Weiterhin bleiben die drei Schachbrettblumen unerklärlich
Nach der direkten Klausur-Party-Subbotnik-Abfolge, brauchte ich den Sonntag, um mich selbst wieder mit mir selbst zusammenzubringen.
Ich zupfte ein wenig ein frisch gesprießtem Brennnesseln, sah Madame beim Rosenschneiden zu, erfreute mich am Tagpfauenauge und freute mich vor allem darüber, in der Sonne zu sitzen.
Wir diskutierten, welches die beste Feldfrucht für den Acker nebenan wäre. Kartoffeln wären nett, die haben schöne Blätter und blühen gut. Oder Kohl1: Die Felder in Dithmarschen sehen toll aus.

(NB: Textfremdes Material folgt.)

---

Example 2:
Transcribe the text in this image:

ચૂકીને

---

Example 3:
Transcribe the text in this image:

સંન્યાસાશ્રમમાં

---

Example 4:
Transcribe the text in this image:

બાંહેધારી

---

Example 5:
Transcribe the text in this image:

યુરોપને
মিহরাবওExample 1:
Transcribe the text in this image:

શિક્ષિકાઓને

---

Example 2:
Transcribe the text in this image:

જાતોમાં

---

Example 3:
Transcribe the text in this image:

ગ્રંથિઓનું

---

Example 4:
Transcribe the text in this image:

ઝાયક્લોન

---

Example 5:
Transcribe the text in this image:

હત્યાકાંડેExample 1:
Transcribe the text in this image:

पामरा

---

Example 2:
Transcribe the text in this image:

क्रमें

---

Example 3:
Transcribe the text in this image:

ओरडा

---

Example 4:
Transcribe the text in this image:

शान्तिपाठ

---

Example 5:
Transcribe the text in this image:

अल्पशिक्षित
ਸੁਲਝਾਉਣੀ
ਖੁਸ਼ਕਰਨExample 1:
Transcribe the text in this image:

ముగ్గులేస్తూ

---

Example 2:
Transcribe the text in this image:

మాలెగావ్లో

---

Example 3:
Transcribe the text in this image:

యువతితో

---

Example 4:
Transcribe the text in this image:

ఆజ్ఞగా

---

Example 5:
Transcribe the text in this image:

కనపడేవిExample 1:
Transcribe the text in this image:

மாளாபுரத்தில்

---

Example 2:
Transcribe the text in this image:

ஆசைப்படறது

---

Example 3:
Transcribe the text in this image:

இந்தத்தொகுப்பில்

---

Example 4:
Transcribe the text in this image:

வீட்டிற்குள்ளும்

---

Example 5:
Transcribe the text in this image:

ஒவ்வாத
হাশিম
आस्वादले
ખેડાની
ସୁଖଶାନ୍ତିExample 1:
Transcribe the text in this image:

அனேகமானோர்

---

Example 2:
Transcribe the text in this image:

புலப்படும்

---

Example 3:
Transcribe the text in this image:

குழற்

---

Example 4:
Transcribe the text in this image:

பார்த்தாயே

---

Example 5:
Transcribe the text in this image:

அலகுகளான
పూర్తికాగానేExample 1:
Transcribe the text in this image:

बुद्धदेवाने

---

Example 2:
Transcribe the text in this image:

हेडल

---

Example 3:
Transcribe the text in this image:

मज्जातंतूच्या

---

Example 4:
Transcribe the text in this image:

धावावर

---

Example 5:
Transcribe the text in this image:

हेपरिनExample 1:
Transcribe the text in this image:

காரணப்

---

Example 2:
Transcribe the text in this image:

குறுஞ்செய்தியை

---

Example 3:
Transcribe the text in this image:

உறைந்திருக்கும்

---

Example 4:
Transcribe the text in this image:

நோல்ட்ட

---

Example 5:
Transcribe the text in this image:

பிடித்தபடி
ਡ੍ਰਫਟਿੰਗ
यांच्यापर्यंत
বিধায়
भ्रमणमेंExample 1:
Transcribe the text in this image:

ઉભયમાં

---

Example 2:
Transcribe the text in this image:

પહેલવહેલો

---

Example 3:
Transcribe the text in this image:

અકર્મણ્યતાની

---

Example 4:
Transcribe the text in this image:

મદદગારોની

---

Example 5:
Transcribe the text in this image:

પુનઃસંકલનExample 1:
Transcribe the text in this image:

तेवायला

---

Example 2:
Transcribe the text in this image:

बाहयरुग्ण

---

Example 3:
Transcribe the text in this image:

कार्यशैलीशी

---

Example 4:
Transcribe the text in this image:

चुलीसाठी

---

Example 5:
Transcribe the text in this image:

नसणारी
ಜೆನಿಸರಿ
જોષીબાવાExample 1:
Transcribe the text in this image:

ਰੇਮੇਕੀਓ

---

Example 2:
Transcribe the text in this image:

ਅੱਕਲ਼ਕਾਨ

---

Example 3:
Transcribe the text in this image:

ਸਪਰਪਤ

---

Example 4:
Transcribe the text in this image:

Aber beides wird in Brandenburg nicht in Mengen angebaut.
Spargel wäre ortstypisch, sieht nach der Saison auch schön aus, wäre in der Saison aber zu anstrengend. Raps sieht zwar zeitweise toll aus, riecht aber auch durchdringend. Mais bildet im Herbst die dunkelgrüne Wand: eindrucksvoll, aber doch auch deprimierend.
Am Ende ist wahrscheinlich sanft wogendes Getreide das beste was uns auf dem Acker passieren kann. Wir haben Glück, dieses Jahr sieht es ganz danach aus.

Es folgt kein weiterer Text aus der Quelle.